* _WHAT THE TASK ASKS_
In the records below, find the line that contains "- air purifier [934,439,1060,742]", then write out that line and each one after it exactly, up to and including the last.

(Dataset excerpts)
++++++++++++++++++++

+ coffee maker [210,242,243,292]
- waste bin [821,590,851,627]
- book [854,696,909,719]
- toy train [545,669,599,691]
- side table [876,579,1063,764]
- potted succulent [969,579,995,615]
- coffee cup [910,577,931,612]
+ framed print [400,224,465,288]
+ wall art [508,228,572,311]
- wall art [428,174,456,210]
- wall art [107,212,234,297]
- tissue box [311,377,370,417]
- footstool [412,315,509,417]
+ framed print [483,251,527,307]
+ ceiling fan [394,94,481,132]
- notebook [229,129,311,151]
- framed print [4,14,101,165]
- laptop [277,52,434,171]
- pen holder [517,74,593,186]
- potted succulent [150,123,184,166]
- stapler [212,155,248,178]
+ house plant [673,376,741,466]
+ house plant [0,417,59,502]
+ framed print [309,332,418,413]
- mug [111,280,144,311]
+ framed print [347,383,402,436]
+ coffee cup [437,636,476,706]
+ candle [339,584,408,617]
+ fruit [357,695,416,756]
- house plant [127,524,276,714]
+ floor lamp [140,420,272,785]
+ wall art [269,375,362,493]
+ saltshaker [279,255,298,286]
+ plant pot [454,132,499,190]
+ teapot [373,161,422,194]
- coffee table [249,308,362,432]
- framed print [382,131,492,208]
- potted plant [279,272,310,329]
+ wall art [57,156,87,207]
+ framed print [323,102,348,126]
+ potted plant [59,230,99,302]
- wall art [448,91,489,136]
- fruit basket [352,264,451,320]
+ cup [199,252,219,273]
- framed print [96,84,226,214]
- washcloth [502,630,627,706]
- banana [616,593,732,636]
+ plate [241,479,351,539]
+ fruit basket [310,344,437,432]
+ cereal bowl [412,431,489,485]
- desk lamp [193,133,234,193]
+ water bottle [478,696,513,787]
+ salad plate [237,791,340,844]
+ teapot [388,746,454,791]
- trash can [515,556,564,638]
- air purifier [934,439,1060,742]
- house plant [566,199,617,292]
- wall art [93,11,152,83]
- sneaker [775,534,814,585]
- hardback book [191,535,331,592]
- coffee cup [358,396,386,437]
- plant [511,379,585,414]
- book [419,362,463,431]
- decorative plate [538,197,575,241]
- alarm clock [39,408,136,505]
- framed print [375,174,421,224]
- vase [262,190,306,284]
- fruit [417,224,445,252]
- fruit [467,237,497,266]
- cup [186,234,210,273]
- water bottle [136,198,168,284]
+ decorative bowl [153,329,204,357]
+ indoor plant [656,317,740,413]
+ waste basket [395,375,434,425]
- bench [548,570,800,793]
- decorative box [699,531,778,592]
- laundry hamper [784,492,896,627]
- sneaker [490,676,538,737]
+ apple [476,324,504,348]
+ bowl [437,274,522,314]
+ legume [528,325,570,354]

++++++++++++++++++++

* _TASK SOLUTION_
- air purifier [934,439,1060,742]
- house plant [566,199,617,292]
- wall art [93,11,152,83]
- sneaker [775,534,814,585]
- hardback book [191,535,331,592]
- coffee cup [358,396,386,437]
- plant [511,379,585,414]
- book [419,362,463,431]
- decorative plate [538,197,575,241]
- alarm clock [39,408,136,505]
- framed print [375,174,421,224]
- vase [262,190,306,284]
- fruit [417,224,445,252]
- fruit [467,237,497,266]
- cup [186,234,210,273]
- water bottle [136,198,168,284]
+ decorative bowl [153,329,204,357]
+ indoor plant [656,317,740,413]
+ waste basket [395,375,434,425]
- bench [548,570,800,793]
- decorative box [699,531,778,592]
- laundry hamper [784,492,896,627]
- sneaker [490,676,538,737]
+ apple [476,324,504,348]
+ bowl [437,274,522,314]
+ legume [528,325,570,354]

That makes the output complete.